### WHAT TO DO
Could you please reproduce the entries exactly, leaving out any pictures?

------ DATASET EXCERPTS ------

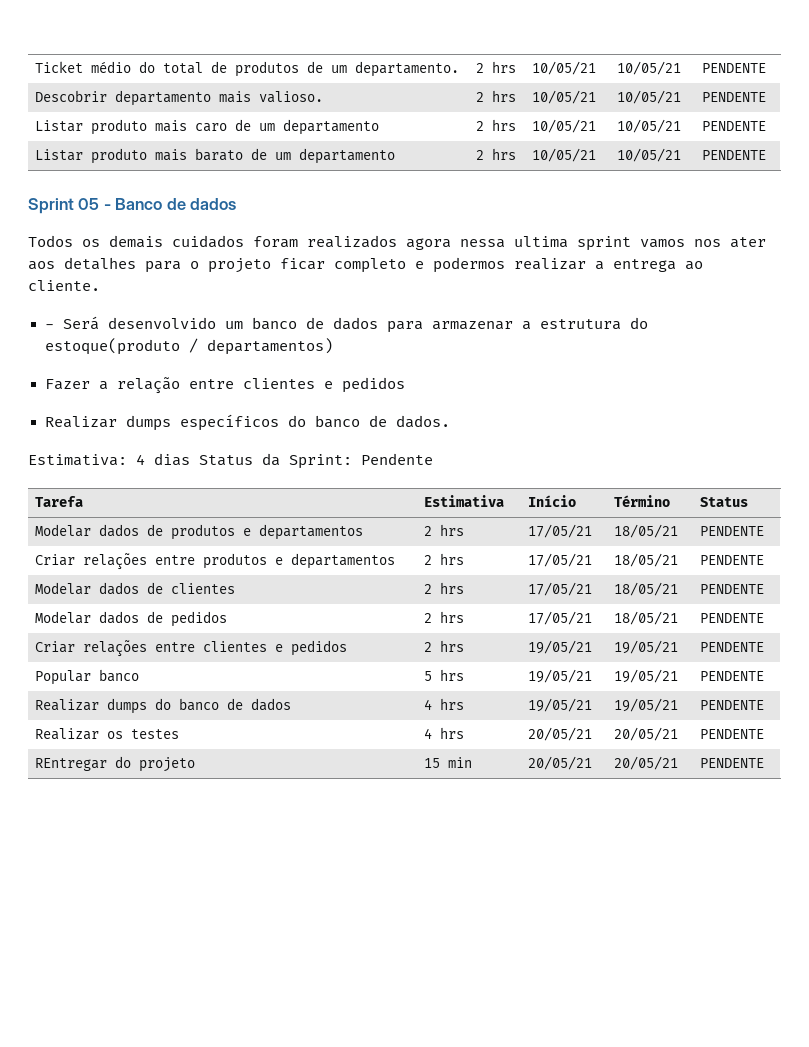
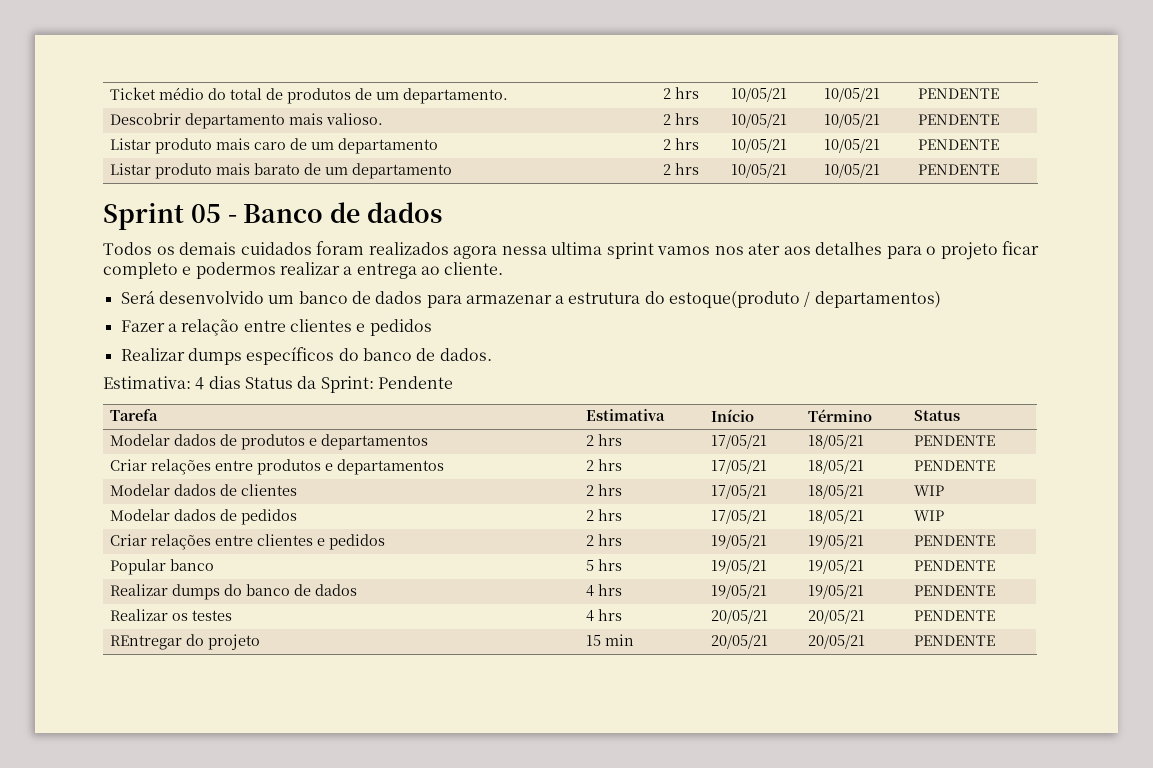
[44,324,54,329] - -> (504, 268) none
[700,584,765,594] PENDENTE -> [913,485,944,496] WIP
[700,613,765,623] PENDENTE -> [913,510,944,521] WIP

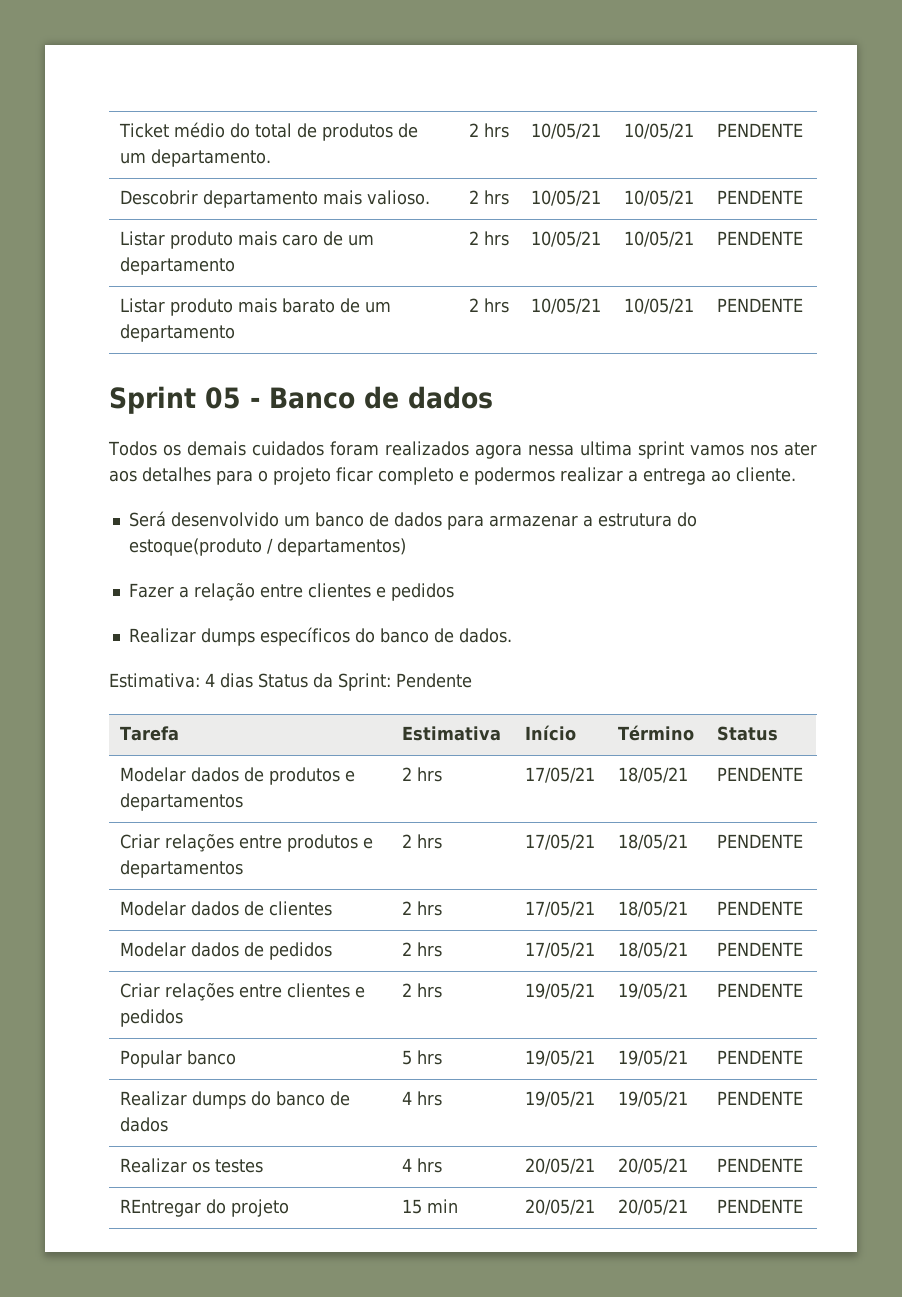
[913,485,944,496] WIP -> [717,901,804,915] PENDENTE
[913,510,944,521] WIP -> [717,942,804,956] PENDENTE

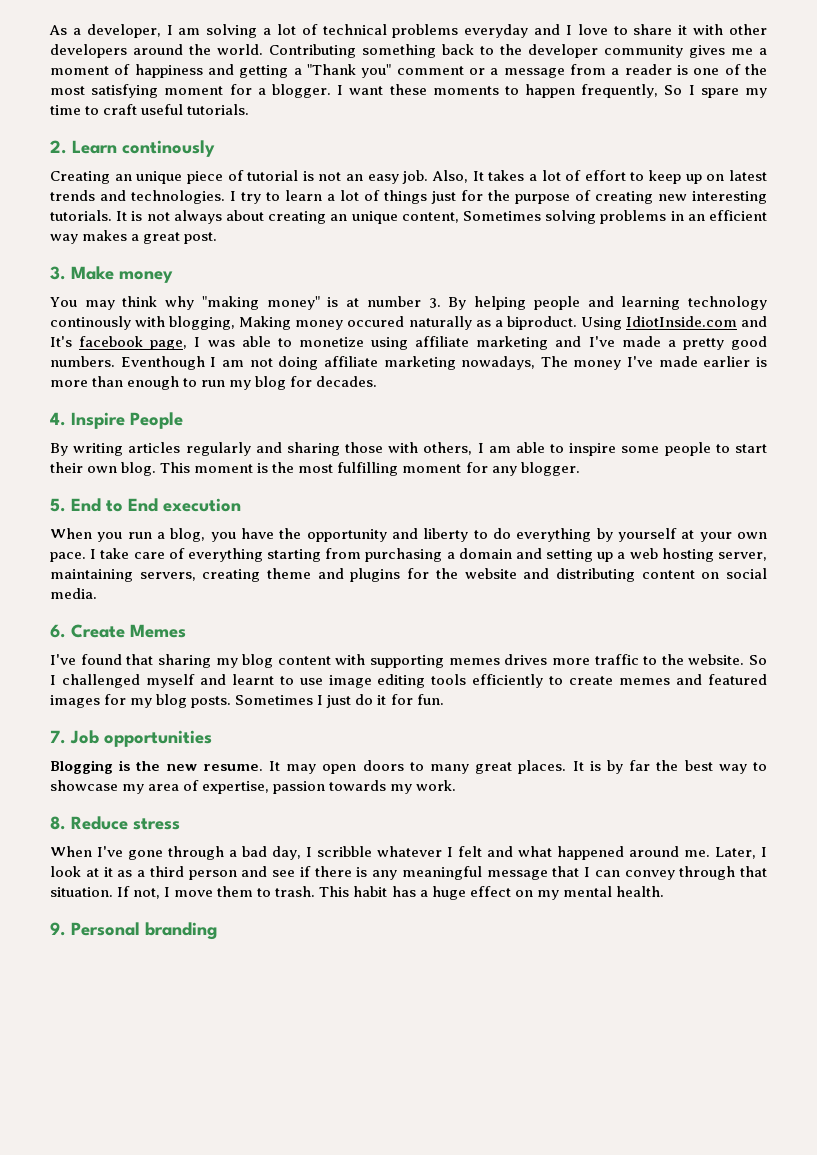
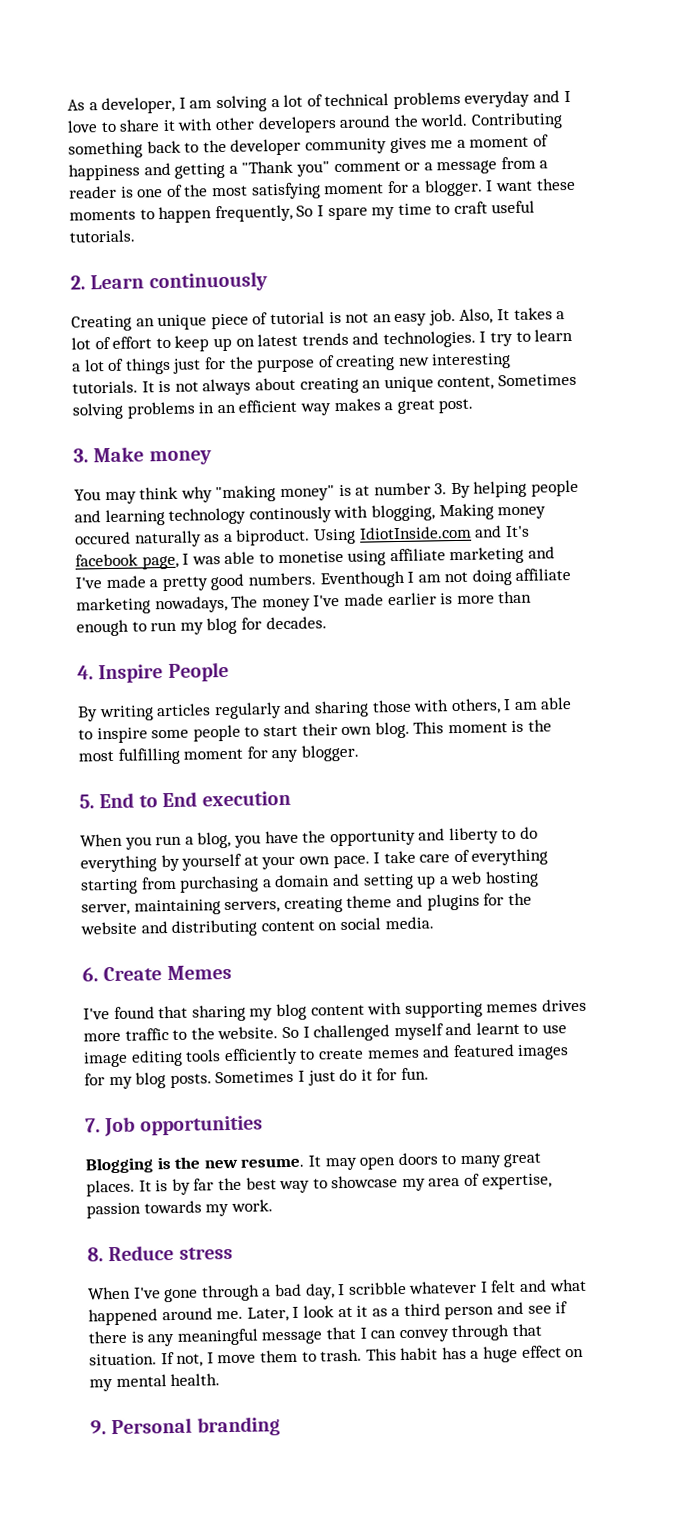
[122,140,215,157] continously -> [148,271,268,293] continuously
[298,337,364,347] monetize -> [277,550,344,564] monetise

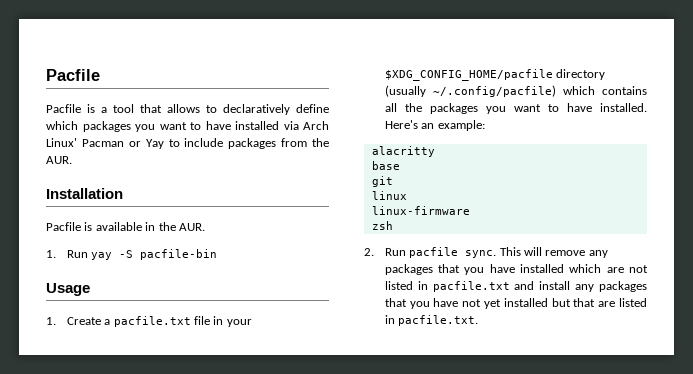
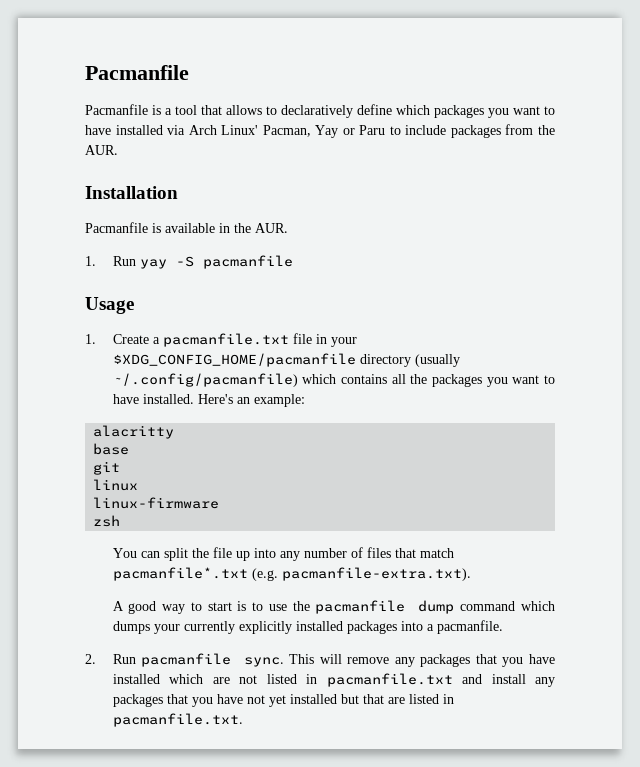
[46,69,100,81] [46,104,81,113] Pacfile // Pacfile -> [85,65,189,80] [85,104,148,115] Pacmanfile // Pacmanfile
[81,139,164,149] Pacman or Yay -> [262,125,386,138] Pacman, Yay or Paru
[46,222,81,231] Pacfile -> [85,222,148,233] Pacmanfile
[140,249,218,260] pacfile-bin -> [202,255,293,269] pacmanfile
[113,316,191,327] pacfile.txt -> [162,333,289,347] pacmanfile.txt
[384,69,553,81] $XDG_CONFIG_HOME/pacfile -> [112,353,356,367] $XDG_CONFIG_HOME/pacmanfile
[432,85,556,97] ~/.config/pacfile) -> [112,373,298,387] ~/.config/pacmanfile)
(393, 225) none -> [112,547,454,561] [112,567,471,581] [112,600,555,614] [112,620,503,634] // You can split the file up into any number of files that match pacmanfile*.txt (e.g. pacmanfile-extra.txt). // A good way to start is to use the pacmanfile dump command which dumps your currently explicitly installed packages into a pacmanfile.
[409,247,459,258] pacfile -> [141,653,232,667] pacmanfile
[432,281,510,292] pacfile.txt -> [326,673,453,687] pacmanfile.txt
[398,315,479,326] pacfile.txt. -> [112,713,243,727] pacmanfile.txt.

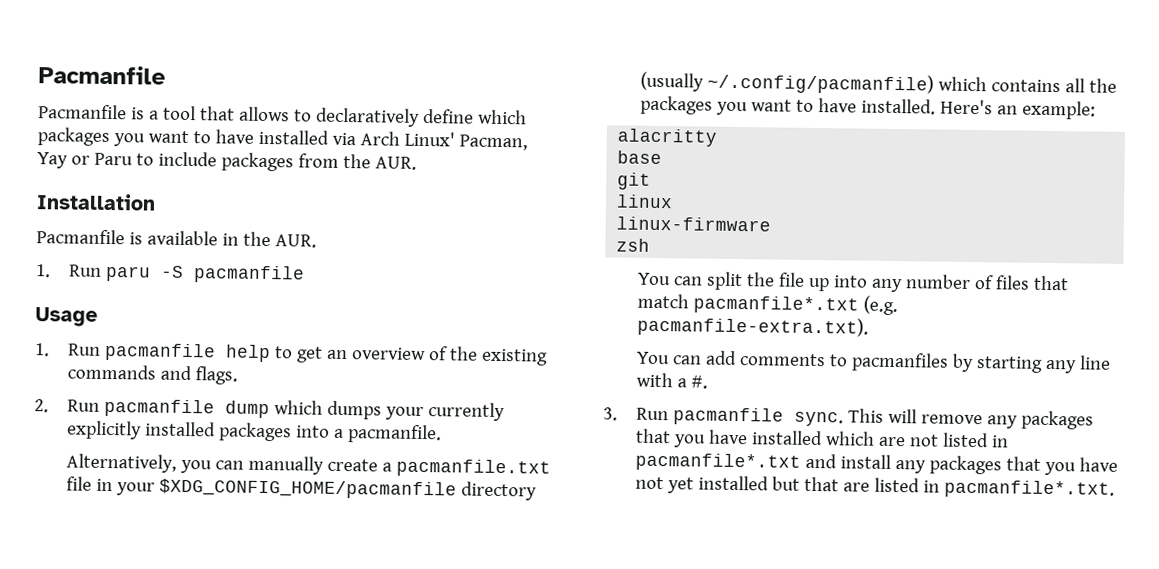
[139,259,167,269] yay -> [106,265,152,282] paru
[112,334,149,344] Create -> [68,342,549,366] [67,364,239,385] [34,398,506,422] [66,420,443,444] [66,453,379,475] Run pacmanfile help to get an overview of the existing commands and flags. // 2. Run pacmanfile dump which dumps your currently explicitly installed packages into a pacmanfile. // Alternatively, you can manually create
[112,600,555,614] [112,620,503,634] [85,654,96,664] A good way to start is to use the pacmanfile dump command which dumps your currently explicitly installed packages into a pacmanfile. // 2. -> [636,350,1112,374] [636,372,709,389] [603,407,618,421] You can add comments to pacmanfiles by starting any line with a #. // 3.
[326,673,453,687] pacmanfile.txt -> [635,452,802,472] pacmanfile*.txt
[112,713,243,727] pacmanfile.txt. -> [944,479,1116,499] pacmanfile*.txt.

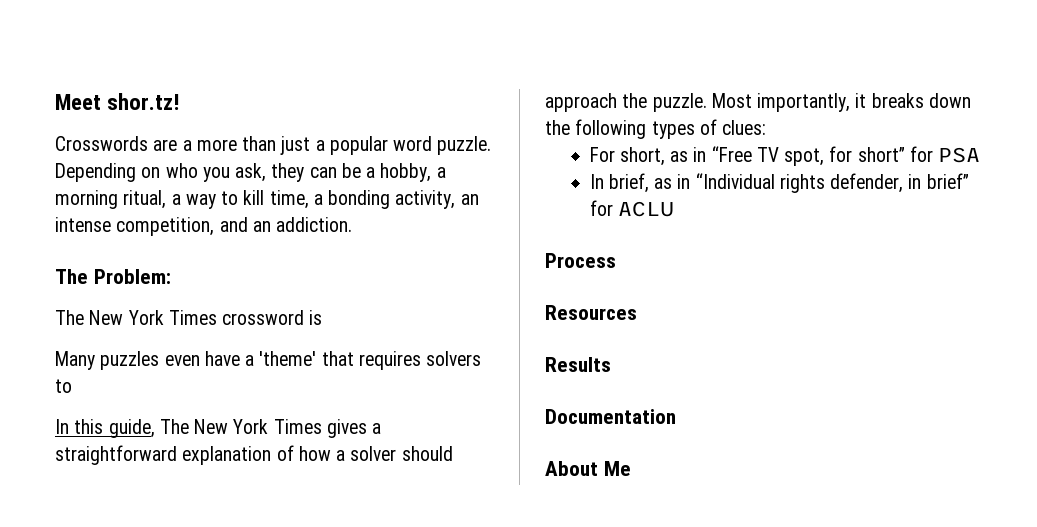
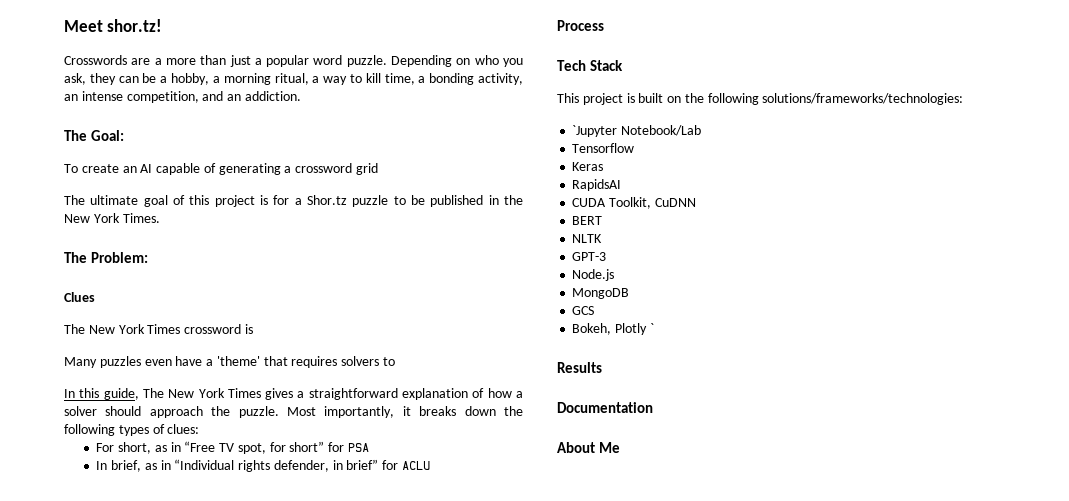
(353, 224) none -> [64,130,125,141] [64,163,379,175] [64,195,523,207] [64,213,160,223] // The Goal: // To create an AI capable of generating a crossword grid // The ultimate goal of this project is for a Shor.tz puzzle to be published in the New York Times.
(171, 276) none -> [64,292,95,302] // Clues
[545,305,637,320] Resources -> [557,60,624,71] [557,93,964,105] [572,125,702,137] [572,143,635,153] [572,162,604,171] [572,179,622,191] [572,197,696,209] [572,216,603,225] [572,234,603,243] [572,252,607,261] [572,269,615,281] [572,288,630,299] [572,306,595,315] [572,323,654,335] Tech Stack // This project is built on the following solutions/frameworks/technologies: // `Jupyter Notebook/Lab // Tensorflow // Keras // RapidsAI // CUDA Toolkit, CuDNN // BERT // NLTK // GPT-3 // Node.js // MongoDB // GCS // Bokeh, Plotly `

------

### OUTPUT BELOW
[44,324,54,329] - -> (504, 268) none
[700,584,765,594] PENDENTE -> [913,485,944,496] WIP
[700,613,765,623] PENDENTE -> [913,510,944,521] WIP

[913,485,944,496] WIP -> [717,901,804,915] PENDENTE
[913,510,944,521] WIP -> [717,942,804,956] PENDENTE

[122,140,215,157] continously -> [148,271,268,293] continuously
[298,337,364,347] monetize -> [277,550,344,564] monetise

[46,69,100,81] [46,104,81,113] Pacfile // Pacfile -> [85,65,189,80] [85,104,148,115] Pacmanfile // Pacmanfile
[81,139,164,149] Pacman or Yay -> [262,125,386,138] Pacman, Yay or Paru
[46,222,81,231] Pacfile -> [85,222,148,233] Pacmanfile
[140,249,218,260] pacfile-bin -> [202,255,293,269] pacmanfile
[113,316,191,327] pacfile.txt -> [162,333,289,347] pacmanfile.txt
[384,69,553,81] $XDG_CONFIG_HOME/pacfile -> [112,353,356,367] $XDG_CONFIG_HOME/pacmanfile
[432,85,556,97] ~/.config/pacfile) -> [112,373,298,387] ~/.config/pacmanfile)
(393, 225) none -> [112,547,454,561] [112,567,471,581] [112,600,555,614] [112,620,503,634] // You can split the file up into any number of files that match pacmanfile*.txt (e.g. pacmanfile-extra.txt). // A good way to start is to use the pacmanfile dump command which dumps your currently explicitly installed packages into a pacmanfile.
[409,247,459,258] pacfile -> [141,653,232,667] pacmanfile
[432,281,510,292] pacfile.txt -> [326,673,453,687] pacmanfile.txt
[398,315,479,326] pacfile.txt. -> [112,713,243,727] pacmanfile.txt.

[139,259,167,269] yay -> [106,265,152,282] paru
[112,334,149,344] Create -> [68,342,549,366] [67,364,239,385] [34,398,506,422] [66,420,443,444] [66,453,379,475] Run pacmanfile help to get an overview of the existing commands and flags. // 2. Run pacmanfile dump which dumps your currently explicitly installed packages into a pacmanfile. // Alternatively, you can manually create
[112,600,555,614] [112,620,503,634] [85,654,96,664] A good way to start is to use the pacmanfile dump command which dumps your currently explicitly installed packages into a pacmanfile. // 2. -> [636,350,1112,374] [636,372,709,389] [603,407,618,421] You can add comments to pacmanfiles by starting any line with a #. // 3.
[326,673,453,687] pacmanfile.txt -> [635,452,802,472] pacmanfile*.txt
[112,713,243,727] pacmanfile.txt. -> [944,479,1116,499] pacmanfile*.txt.

(353, 224) none -> [64,130,125,141] [64,163,379,175] [64,195,523,207] [64,213,160,223] // The Goal: // To create an AI capable of generating a crossword grid // The ultimate goal of this project is for a Shor.tz puzzle to be published in the New York Times.
(171, 276) none -> [64,292,95,302] // Clues
[545,305,637,320] Resources -> [557,60,624,71] [557,93,964,105] [572,125,702,137] [572,143,635,153] [572,162,604,171] [572,179,622,191] [572,197,696,209] [572,216,603,225] [572,234,603,243] [572,252,607,261] [572,269,615,281] [572,288,630,299] [572,306,595,315] [572,323,654,335] Tech Stack // This project is built on the following solutions/frameworks/technologies: // `Jupyter Notebook/Lab // Tensorflow // Keras // RapidsAI // CUDA Toolkit, CuDNN // BERT // NLTK // GPT-3 // Node.js // MongoDB // GCS // Bokeh, Plotly `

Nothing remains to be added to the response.